Data shown Start Marker
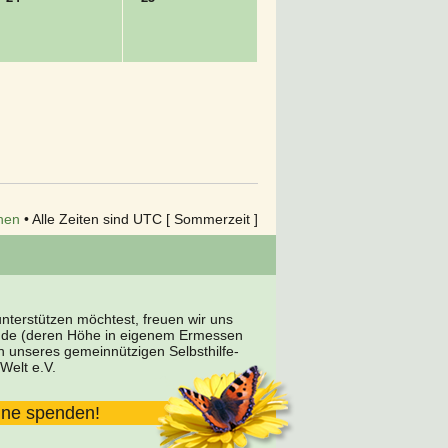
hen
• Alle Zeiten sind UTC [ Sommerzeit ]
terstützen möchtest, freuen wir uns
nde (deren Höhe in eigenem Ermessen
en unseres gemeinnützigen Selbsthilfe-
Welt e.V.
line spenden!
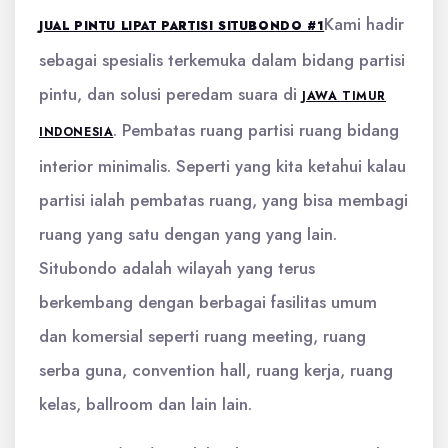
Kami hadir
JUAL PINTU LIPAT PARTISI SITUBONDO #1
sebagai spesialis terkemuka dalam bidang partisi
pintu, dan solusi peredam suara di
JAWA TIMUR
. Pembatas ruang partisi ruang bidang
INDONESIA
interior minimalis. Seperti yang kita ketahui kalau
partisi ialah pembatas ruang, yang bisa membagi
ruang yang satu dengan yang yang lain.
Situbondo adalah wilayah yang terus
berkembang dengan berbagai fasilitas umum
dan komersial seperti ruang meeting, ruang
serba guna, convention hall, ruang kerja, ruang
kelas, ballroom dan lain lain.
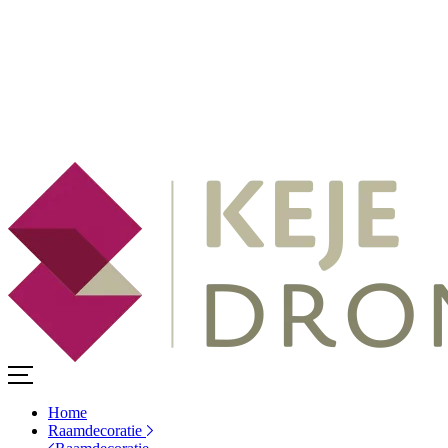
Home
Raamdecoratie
Data shown End Marker
Data shown Start Marker
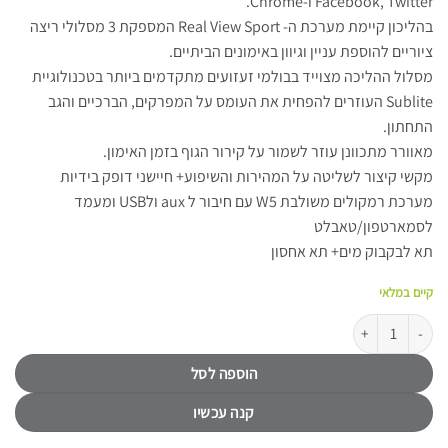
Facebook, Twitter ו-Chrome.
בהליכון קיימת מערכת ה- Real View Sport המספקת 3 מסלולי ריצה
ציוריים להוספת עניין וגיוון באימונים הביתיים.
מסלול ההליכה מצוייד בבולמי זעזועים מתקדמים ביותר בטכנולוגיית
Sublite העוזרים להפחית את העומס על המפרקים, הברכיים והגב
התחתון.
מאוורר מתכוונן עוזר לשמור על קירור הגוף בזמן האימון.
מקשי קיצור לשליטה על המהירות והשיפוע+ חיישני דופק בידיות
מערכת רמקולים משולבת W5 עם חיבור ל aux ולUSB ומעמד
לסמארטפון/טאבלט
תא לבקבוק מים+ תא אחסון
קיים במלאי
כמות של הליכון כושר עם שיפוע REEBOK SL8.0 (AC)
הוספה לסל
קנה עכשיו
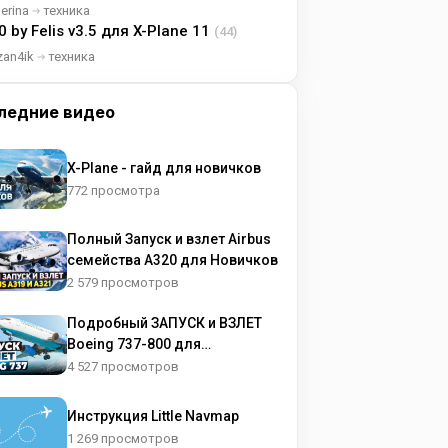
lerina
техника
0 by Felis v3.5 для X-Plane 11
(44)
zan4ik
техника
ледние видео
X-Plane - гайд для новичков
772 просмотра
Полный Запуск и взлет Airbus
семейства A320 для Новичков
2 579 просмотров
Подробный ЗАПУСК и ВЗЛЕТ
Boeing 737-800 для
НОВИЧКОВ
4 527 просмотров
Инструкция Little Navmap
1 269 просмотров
Data shown End Marker
● **Assignment**: Count the lines above that contain the string "bidang", where uppercase and lowercase letters are treated as different. Give only the number.

● **Response to the task**: 2